Isocitrate dehydrogenase (IDH) mutations occur frequently in lower-grade gliomas, which result in genome-wide epigenetic alterations. The wild-type IDH1 is reported to participate in lipid biosynthesis and amino acid metabolism, but its role in tumorigenesis is still unclear. In this study, the expressions of IDH1 and podoplanin (Pdpn) were determined in IDH-mutated and IDH-wild-type gliomas, and their relationships in glioma were further analyzed. In addition, the regulation of wild-type IDH1 and mutant IDH1 on Pdpn expression was investigated by luciferase assays and promoter methylation analysis. Our study showed that Pdpn was almost undetectable in IDH-mutated glioma but strongly expressed in higher-grade IDH-wild-type glioma. Pdpn overexpression promoted the migration of glioma cells but had little effect on cell growth. Moreover, Pdpn expression was positively correlated with the increased wild-type IDH1 levels in IDH-wild-type glioma. Consistently, the wild-type IDH1 greatly promoted the transcription and expression of Pdpn, but the mutant IDH1 and D-2-hydroxyglutarate significantly suppressed Pdpn expression in glioma cells. Besides, our results revealed that the methylation of CpG islands in the Pdpn promoter was opposingly regulated by wild-type and mutant IDH1 in glioma. Collectively, our results indicated that wild-type and mutant IDH1 opposingly controlled the Pdpn expression in glioma by regulating its promoter methylation, which provides a basis for understanding the relationship between wild-type and mutant IDH1 in epigenetic regulation and tumorigenesis.

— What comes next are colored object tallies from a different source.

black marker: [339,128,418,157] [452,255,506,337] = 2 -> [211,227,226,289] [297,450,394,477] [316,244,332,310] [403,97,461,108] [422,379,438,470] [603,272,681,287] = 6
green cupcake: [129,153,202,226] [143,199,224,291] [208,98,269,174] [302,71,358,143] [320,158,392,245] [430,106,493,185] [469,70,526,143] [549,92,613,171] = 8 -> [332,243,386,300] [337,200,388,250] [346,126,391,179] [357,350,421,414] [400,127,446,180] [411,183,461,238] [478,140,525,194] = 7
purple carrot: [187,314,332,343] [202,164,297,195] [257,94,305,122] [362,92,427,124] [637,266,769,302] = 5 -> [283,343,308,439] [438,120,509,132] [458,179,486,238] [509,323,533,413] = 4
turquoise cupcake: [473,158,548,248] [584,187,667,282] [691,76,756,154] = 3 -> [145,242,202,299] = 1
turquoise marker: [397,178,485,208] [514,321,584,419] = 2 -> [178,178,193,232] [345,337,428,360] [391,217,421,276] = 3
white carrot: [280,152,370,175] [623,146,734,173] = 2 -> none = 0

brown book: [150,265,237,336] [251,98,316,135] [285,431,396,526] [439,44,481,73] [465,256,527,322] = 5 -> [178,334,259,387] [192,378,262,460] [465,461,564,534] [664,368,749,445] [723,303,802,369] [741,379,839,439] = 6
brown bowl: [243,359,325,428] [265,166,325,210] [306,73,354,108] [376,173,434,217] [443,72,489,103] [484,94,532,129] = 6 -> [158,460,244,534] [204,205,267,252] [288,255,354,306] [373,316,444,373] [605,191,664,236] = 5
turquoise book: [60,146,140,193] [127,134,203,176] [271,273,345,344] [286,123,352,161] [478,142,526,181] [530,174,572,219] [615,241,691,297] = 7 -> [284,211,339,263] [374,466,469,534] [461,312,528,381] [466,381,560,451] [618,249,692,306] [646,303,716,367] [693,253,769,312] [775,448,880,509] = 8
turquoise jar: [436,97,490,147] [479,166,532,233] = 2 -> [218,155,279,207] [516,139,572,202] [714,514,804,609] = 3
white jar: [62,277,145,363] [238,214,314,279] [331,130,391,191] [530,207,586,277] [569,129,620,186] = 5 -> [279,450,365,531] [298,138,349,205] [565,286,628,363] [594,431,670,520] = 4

在低级神经胶质瘤中经常发生异柠檬酸脱氢酶（IDH）突变，这导致全基因组表观遗传学改变。据报道，野生型IDH1参与脂质的生物合成和氨基酸代谢，但其在肿瘤发生中的作用仍不清楚。在这项研究中，确定IDH1和podoplanin（Pdpn）在IDH突变和IDH野生型神经胶质瘤中的表达，并进一步分析它们在神经胶质瘤中的关系。此外，通过荧光素酶测定和启动子甲基化分析研究了野生型IDH1和突变IDH1对Pdpn表达的调控。我们的研究表明，Pdpn在IDH突变的神经胶质瘤中几乎无法检测到，但在较高级别的IDH野生型神经胶质瘤中却强烈表达。Pdpn的过表达促进神经胶质瘤细胞的迁移，但对细胞生长的影响很小。此外，Pdpn表达与IDH野生型神经胶质瘤中野生型IDH1水平升高呈正相关。一致地，野生型IDH1极大地促进了Pdpn的转录和表达，但突变体IDH1和D-2-羟基戊二酸显着抑制了胶质瘤细胞中Pdpn的表达。此外，我们的结果表明，CpG岛的甲基化在神经胶质瘤中，Pdpn启动子受到野生型和突变IDH1的反向调控。总体而言，我们的结果表明野生型和突变IDH1通过调节其启动子甲基化来相反地控制神经胶质瘤中Pdpn的表达，这为理解野生型和突变IDH1在表观遗传调控和肿瘤发生中的关系提供了基础。